By Patrick Battuello,
In Behalf of Animals
Racinos, horseracing tracks with Video Lottery Terminals (VLTs), are New York’s answer to stabilizing (saving) a gravely ill industry, especially at the harness level. Currently, 9 of the 11 NY tracks house VLTs: Saratoga (Harness), Finger Lakes, Buffalo, Monticello, Batavia, Tioga, Vernon, Yonkers, and Aqueduct. Each facility is entitled to a 26-32% cut of net revenue, plus 8-10% for marketing its VLTs or horseracing, plus up to 4% for “capital improvements.” All told, since the program’s inception in 2004, this translates to $1.023 billion for purses and $571 million for marketing and infrastructure, and remember, only four racinos have been open for the full eight years. But has this bounty changed racing’s core health? The state Comptroller’s office filed this report in July. It concludes:
We found that, despite the influx of VLT monies since calendar year 2004, handle at their associated racetracks has continued to decrease. In fact, total handle on live racing in New York decreased from $53 million in 2004 to $46 million in 2010, a decrease of 13 percent. Although one could say that the VLT contributions may have slowed down the rate of decline at New York’s racetracks, we are unable to determine whether the millions of dollars that pay for increased purses, rather than for education, are having their intended effect.
In response to the audit, Lottery Director Gordon Medenica:
Anecdotally, we know from all our facility operators that there is almost no overlap or synergy between the casino patrons and the horse racing patrons at the facilities. Many of the facilities lose money on their horse racing operations…but consider it simply a cost of doing business for having the VLT license and operating the gaming facility. In the past, one could characterize the facilities as horse racetracks with gaming machines, but now it is much more accurate to describe them as casinos (with a legally required track on the property). …As mentioned earlier, we share the Comptroller’s concern about the effectiveness of the horse racing subsidies generated by the Video Lottery program.
On cue, horseracing defends the VLT program as a hugely successful “partnership” (“subsidy,” to them, is a four-letter word) that has benefited both state taxpayers and private enterprise.
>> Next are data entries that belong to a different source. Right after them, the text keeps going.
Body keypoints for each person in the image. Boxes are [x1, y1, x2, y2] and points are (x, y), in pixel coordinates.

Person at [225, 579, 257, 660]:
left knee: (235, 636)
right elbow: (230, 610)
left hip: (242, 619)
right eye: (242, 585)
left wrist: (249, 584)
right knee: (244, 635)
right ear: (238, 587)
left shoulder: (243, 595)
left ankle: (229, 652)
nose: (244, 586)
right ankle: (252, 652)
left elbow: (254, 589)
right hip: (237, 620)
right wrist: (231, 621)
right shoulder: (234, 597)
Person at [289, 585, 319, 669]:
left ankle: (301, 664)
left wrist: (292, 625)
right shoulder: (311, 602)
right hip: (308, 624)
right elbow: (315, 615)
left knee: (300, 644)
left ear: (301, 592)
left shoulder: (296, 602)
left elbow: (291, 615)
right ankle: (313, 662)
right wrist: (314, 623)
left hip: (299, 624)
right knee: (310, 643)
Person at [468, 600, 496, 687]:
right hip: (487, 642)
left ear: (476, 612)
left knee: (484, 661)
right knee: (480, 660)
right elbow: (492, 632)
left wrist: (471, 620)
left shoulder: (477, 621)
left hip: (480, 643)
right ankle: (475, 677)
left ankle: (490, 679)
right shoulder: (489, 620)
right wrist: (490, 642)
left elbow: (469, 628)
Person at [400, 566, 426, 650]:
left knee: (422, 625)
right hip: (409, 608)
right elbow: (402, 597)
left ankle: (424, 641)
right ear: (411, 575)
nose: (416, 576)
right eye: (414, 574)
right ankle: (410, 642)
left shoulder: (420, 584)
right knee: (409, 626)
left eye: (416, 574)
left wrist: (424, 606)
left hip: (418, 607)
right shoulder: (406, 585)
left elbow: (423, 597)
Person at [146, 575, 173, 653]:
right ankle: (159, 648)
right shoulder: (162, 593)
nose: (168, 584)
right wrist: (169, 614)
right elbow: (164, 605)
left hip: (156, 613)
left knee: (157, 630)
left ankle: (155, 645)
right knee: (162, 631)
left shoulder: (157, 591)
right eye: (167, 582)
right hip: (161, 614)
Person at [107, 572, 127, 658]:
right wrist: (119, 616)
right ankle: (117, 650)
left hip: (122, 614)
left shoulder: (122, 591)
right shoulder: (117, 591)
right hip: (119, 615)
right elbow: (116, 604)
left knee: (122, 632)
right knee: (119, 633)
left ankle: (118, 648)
Inconveniently for the horse people, however, it is virtually certain that VLTs would succeed in a host of other public places – bars, restaurants, truck stops, etc. – and that these venues would not require anything close to the 40% or so currently gifted to racing. Imagine how many more millions could be flowing to education. Of course, racing interests are quite content with the current arrangement. Purses are jacked and breeding is robust, but not because of full stands or busy betting windows. Indeed, it is no exaggeration to say that if not for VLTs, harness racing in NYS would be dead or dying.
Richard Aurelio of the Franchise Oversight Board says (Times Union, 8/14/12): “The racing experience is getting more and more boring. It’s confusing, it’s slow-paced, it’s seedy. … The trends are clear: We’re losing 4 or 5 percent of fans each year.”
States (and Canadian provinces) across the nation are growing weary of propping up “the sport of kings” by turning it into a collective casino “with a legally required track on the property.” Enough already. Kill the subsidy; let the market take its course.